Top of Data for review

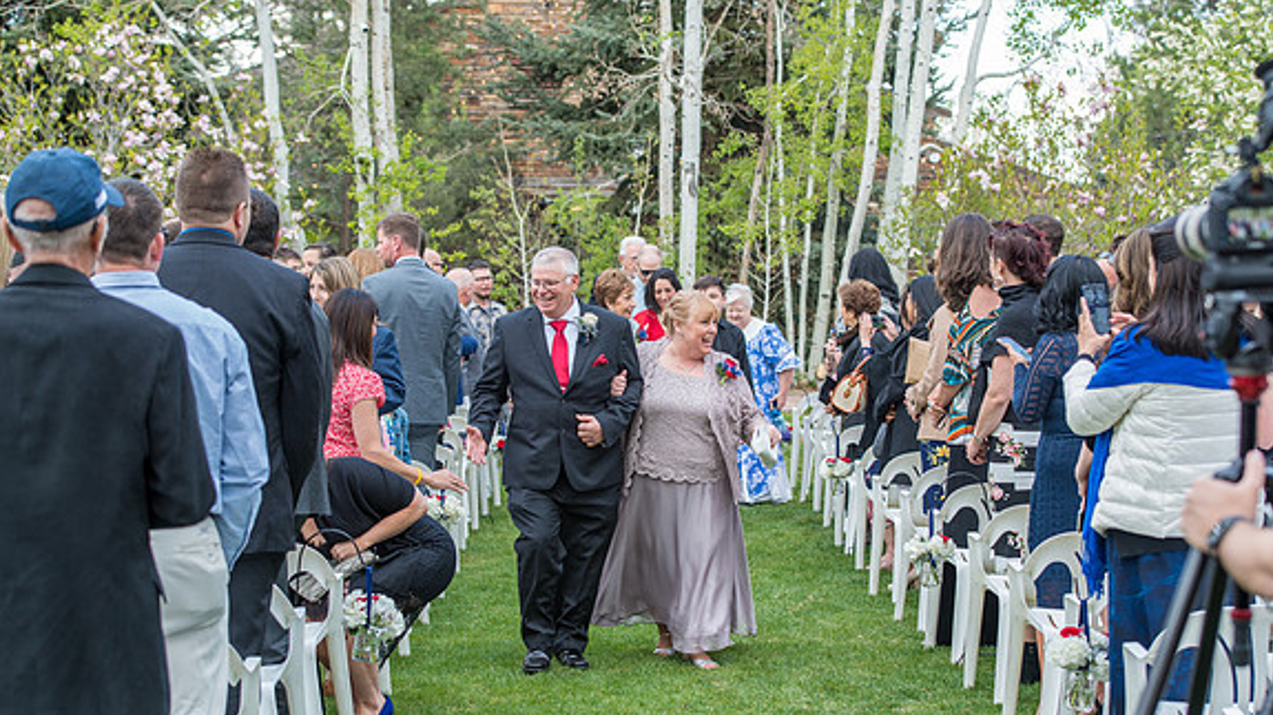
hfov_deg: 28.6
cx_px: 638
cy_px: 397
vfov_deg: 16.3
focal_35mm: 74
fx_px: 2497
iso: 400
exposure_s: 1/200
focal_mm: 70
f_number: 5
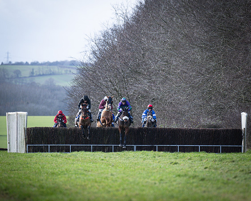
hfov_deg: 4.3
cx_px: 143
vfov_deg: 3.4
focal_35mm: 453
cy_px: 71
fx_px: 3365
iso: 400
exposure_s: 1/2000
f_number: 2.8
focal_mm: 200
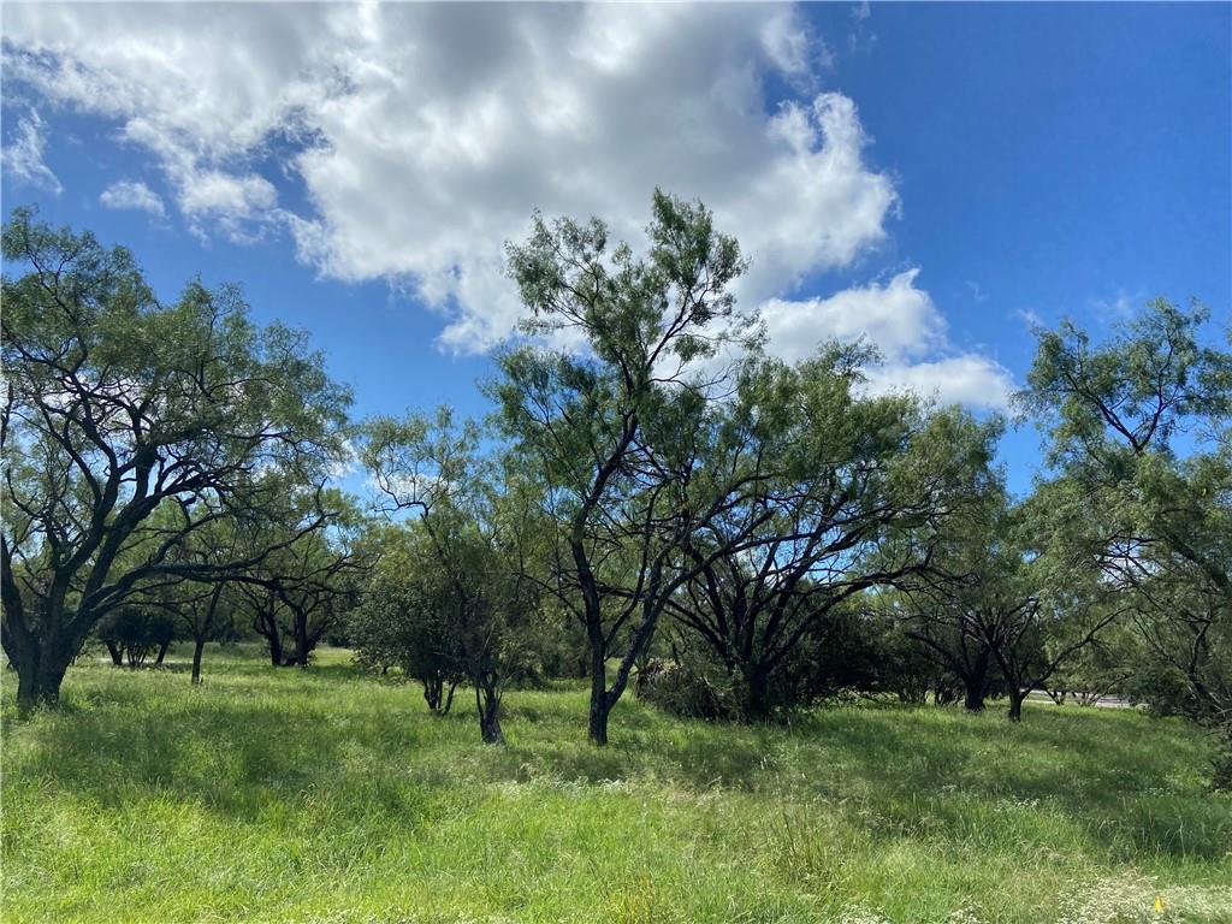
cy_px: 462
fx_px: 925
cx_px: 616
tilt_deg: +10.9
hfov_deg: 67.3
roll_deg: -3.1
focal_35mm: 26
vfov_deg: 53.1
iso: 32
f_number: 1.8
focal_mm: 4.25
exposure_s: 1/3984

Bottom of Data for review

Required work - Return the entries above in full and unchanged, omitting every image.

Written answer -
hfov_deg: 28.6
cx_px: 638
cy_px: 397
vfov_deg: 16.3
focal_35mm: 74
fx_px: 2497
iso: 400
exposure_s: 1/200
focal_mm: 70
f_number: 5
hfov_deg: 4.3
cx_px: 143
vfov_deg: 3.4
focal_35mm: 453
cy_px: 71
fx_px: 3365
iso: 400
exposure_s: 1/2000
f_number: 2.8
focal_mm: 200
cy_px: 462
fx_px: 925
cx_px: 616
tilt_deg: +10.9
hfov_deg: 67.3
roll_deg: -3.1
focal_35mm: 26
vfov_deg: 53.1
iso: 32
f_number: 1.8
focal_mm: 4.25
exposure_s: 1/3984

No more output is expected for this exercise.